II. Plaintiff's Supplemental State Law Claims
The Court has dismissed Plaintiff's takings claim and her equal protection claims. The only claims remaining in this litigation are the supplemental state law claims of trespass and false imprisonment. In the Seventh Circuit, it is the usual practice of courts to dismiss, without prejudice, state supplemental claims when all federal claims have been dismissed prior to trial. Groce v. Eli Lilly & Co., 193 F.3d 496, 501 (7th Cir. 1999). Accordingly, the Court dismisses, without prejudice, Counts IV and V of the Amended Complaint and would advise Plaintiff to raise her trespass and false imprisonment claims in Illinois state court.

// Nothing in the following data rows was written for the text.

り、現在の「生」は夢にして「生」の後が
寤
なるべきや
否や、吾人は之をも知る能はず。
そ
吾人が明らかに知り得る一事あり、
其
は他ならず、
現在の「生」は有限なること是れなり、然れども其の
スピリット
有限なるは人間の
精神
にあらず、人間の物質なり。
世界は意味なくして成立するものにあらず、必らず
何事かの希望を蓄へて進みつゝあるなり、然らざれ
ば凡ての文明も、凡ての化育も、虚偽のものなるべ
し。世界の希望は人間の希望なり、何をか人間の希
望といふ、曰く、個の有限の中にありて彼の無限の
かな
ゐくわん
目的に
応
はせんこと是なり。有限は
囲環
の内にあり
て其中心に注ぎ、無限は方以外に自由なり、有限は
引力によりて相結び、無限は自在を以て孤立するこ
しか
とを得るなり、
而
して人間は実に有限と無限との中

Determinations as to the ownership of the Springdale Extension and as to the existence and scope of easements acquired by the city were not necessary to the Court's ruling, in this Opinion, on Plaintiff's "class of one" equal protection claims. The Court granted summary judgment to Defendants on the equal protection claims based on Plaintiff's failure to produce evidence regarding other property and other similarly situated owners of property. The Court's grant of summary judgment as to these federal claims was made without regard to whether or not Plaintiff was the owner of the Springdale Extension. As a result, the issues concerning ownership of the Extension and easements thereon are relevant and material, going forward, only as they relate to Plaintiff's supplemental state law claims. Those issues will be necessarily decided in state court, in connection with the state law claims -- specifically the claims of trespass. Moreover, in any subsequent state court proceeding, Defendants may, at their election, reassert the defenses they have asserted in the instant summary judgment motion for purposes of attacking Plaintiff's claims of trespass and false imprisonment.

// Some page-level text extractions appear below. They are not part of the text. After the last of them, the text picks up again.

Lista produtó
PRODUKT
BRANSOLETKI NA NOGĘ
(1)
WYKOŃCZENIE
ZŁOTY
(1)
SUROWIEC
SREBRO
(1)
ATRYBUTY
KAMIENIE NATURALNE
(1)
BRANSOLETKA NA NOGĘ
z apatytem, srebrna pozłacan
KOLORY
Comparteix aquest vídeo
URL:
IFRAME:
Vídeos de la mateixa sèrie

Defendants' motion for summary judgment is GRANTED, in part, and DENIED, in part. Specifically, the Court grants Defendants' motion as to Plaintiff's equal protection claims. Accordingly, Counts II and III of the Amended Complaint are dismissed. The Court, however, denies summary judgment to Defendants on the claims of trespass and false imprisonment. Because the trespass and false imprisonment claims, alleged in Counts IV and V, respectively, are the only claims that remain in this case, and because these claims are based on state common law, Counts IV and V of the Amended Complaint are hereby DISMISSED WITHOUT PREJUDICE. Plaintiff is advised to file these supplemental state law claims in state court.